Databricks, a company specializing in assisting large enterprises with creating custom artificial intelligence models, has introduced a machine-learning technique that enhances an AI model’s performance without requiring clean labeled data. Jonathan Frankle, the chief AI scientist at Databricks, has spent the past year engaging with clients to identify the significant challenges they encounter in deploying reliable AI solutions.

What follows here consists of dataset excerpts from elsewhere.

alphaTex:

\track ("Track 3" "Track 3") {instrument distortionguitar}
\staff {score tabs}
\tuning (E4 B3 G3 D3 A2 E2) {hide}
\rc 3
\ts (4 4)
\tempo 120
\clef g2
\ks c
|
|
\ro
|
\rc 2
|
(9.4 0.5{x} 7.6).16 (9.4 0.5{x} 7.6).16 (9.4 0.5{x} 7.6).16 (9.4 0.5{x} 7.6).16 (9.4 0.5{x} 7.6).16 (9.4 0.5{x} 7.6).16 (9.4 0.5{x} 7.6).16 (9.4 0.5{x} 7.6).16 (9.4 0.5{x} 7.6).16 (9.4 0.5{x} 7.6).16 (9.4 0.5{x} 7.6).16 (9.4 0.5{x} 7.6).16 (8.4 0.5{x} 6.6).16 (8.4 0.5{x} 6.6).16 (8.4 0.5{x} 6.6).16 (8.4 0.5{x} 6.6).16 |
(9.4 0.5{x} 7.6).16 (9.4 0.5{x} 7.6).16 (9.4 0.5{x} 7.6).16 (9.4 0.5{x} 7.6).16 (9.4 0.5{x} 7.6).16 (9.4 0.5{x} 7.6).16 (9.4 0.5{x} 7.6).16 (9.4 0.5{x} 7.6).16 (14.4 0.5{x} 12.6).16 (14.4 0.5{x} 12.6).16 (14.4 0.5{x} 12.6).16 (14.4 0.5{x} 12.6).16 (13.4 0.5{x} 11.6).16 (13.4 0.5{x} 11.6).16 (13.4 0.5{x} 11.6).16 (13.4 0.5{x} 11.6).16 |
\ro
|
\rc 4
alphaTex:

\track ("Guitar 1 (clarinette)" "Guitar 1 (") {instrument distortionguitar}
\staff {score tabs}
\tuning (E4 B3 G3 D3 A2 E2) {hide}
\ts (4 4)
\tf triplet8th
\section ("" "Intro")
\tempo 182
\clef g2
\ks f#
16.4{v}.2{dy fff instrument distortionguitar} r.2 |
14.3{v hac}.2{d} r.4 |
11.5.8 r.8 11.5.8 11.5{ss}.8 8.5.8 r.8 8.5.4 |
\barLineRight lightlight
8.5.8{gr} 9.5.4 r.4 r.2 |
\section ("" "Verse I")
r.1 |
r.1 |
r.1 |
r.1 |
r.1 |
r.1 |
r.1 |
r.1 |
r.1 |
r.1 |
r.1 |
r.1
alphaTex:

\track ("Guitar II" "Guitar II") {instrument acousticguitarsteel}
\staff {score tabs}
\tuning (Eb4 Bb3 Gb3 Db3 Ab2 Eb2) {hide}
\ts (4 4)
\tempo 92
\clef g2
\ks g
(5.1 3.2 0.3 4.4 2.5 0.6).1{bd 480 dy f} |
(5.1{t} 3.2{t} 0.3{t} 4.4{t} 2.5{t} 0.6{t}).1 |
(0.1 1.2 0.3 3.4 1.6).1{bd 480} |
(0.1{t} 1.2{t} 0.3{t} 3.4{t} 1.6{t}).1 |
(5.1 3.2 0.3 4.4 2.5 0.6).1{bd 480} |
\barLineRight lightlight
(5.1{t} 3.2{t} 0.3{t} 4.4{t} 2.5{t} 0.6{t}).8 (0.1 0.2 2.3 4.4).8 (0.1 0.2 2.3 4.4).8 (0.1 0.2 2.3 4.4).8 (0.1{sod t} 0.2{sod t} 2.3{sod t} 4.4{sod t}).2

Frankle identifies “dirty data” as a primary issue, noting that, although many organizations possess data and have a clear vision of their objectives, the absence of clean data complicates the task of accurately fine-tuning a model. It is rare for companies to have pristine, fine-tuning data that can be directly fed into a model’s prompt or application programming interface.
The model developed by Databricks aims to enable businesses to deploy their own agents to perform tasks, minimizing the obstacle posed by data quality. This technique provides insight into some key strategies engineers are adopting to enhance advanced AI models, especially in scenarios where high-quality data is scarce. It combines reinforcement learning, which allows AI models to improve through practice, with “synthetic,” or AI-generated, training data.
Current models from OpenAI, Google, and DeepSeek extensively utilize reinforcement learning along with synthetic training data. WIRED has reported that Nvidia intends to acquire Gretel, a company specializing in synthetic data, highlighting the industry’s collective navigation of this space.
The Databricks method utilizes the principle that, given multiple attempts, even a less robust model can perform well on specific tasks or benchmarks. This technique, known as “best-of-N,” involves training a model to predict which best-of-N outcomes humans would favor, based on examples. The Databricks reward model (DBRM) then improves the performance of other models without further labeled data.
DBRM is subsequently employed to choose the best outputs from a model, generating synthetic training data for further refinement. This process is designed to enhance initial model outputs. Databricks refers to this innovative approach as Test-time Adaptive Optimization (TAO). Frankle notes that this method utilizes relatively lightweight reinforcement learning to integrate the benefits of best-of-N directly into the model.
The research by Databricks indicates that the TAO method becomes more effective as it is scaled up to larger, more capable models. Although reinforcement learning and synthetic data are widely used, integrating them to improve language models is a relatively new and technically complex approach.
Databricks maintains a transparent stance regarding its AI development processes, intending to demonstrate its capability to produce powerful custom models for clients. The company previously disclosed to WIRED the development of DBX, a sophisticated open-source large language model, created from scratch.